• _INSTRUCTIONS FOR THE TASK_
In the listing that follows, count each line containing the string "lines" and report only the count.

• _INPUT MATERIAL_
....................

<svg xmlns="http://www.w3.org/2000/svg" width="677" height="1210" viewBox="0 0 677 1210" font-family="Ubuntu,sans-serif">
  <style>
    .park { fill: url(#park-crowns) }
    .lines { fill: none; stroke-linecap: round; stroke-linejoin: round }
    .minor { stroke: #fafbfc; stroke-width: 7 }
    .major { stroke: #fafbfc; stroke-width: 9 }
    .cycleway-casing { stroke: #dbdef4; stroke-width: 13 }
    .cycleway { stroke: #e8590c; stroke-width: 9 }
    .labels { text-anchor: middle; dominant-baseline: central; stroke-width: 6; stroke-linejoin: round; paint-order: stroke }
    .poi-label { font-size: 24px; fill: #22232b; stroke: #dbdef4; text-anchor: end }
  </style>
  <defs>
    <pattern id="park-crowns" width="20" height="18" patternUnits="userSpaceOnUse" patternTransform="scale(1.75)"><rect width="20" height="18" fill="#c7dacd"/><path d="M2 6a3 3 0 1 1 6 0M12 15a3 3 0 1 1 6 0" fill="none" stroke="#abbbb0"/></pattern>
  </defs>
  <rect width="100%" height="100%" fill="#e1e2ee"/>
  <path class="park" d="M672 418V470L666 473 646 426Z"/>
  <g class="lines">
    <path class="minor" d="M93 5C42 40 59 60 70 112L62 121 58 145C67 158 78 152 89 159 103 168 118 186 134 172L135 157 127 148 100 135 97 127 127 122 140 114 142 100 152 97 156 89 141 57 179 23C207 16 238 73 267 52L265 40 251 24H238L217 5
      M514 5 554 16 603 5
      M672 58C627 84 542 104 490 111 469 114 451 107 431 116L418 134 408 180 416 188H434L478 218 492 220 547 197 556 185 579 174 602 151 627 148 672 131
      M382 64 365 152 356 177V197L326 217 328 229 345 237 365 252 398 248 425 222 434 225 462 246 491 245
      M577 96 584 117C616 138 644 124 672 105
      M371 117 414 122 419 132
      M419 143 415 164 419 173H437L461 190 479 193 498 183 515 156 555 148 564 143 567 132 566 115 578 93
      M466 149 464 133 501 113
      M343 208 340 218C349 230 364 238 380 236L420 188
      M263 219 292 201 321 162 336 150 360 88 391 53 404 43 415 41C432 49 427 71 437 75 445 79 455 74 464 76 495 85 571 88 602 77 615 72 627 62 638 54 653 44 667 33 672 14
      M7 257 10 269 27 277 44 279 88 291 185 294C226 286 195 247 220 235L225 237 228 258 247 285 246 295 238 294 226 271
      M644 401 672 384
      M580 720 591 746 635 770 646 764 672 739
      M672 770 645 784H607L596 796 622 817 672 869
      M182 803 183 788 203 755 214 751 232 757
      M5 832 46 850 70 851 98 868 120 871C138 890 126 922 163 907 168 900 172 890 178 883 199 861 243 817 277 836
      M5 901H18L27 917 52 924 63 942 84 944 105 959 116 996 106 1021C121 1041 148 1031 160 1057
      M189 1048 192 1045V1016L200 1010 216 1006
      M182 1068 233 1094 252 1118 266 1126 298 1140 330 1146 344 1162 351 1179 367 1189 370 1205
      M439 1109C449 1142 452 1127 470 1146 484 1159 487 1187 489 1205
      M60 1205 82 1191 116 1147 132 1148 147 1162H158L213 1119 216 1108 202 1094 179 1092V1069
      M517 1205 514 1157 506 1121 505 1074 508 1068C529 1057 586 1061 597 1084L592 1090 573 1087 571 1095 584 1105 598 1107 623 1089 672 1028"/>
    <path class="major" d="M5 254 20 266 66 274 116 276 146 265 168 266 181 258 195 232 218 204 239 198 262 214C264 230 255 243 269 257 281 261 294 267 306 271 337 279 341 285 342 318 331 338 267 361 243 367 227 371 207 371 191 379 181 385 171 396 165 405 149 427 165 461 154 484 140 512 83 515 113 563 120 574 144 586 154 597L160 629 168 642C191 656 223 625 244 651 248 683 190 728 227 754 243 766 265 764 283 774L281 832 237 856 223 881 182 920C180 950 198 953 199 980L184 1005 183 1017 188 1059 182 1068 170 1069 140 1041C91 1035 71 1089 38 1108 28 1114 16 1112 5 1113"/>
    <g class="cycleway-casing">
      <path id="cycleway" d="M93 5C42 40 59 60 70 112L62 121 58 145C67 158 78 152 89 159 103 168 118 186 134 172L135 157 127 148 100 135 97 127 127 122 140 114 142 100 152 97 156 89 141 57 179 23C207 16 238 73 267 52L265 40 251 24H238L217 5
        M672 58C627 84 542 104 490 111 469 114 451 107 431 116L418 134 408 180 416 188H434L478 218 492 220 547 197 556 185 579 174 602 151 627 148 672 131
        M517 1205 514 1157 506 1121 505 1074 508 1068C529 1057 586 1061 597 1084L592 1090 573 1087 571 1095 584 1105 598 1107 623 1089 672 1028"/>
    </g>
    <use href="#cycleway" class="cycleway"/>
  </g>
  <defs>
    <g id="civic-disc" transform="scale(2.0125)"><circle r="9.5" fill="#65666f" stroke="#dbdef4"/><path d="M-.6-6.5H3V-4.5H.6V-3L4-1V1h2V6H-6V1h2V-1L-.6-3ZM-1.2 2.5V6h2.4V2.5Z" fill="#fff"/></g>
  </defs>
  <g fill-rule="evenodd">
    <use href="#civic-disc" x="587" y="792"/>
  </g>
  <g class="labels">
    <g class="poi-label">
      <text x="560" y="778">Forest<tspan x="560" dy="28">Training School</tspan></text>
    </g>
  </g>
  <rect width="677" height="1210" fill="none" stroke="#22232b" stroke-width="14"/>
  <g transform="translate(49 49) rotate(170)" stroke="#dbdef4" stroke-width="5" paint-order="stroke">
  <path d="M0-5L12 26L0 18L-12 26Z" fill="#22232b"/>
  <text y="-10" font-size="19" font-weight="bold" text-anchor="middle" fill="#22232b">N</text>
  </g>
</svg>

....................

• _OUTPUT OF THE EXERCISE_
2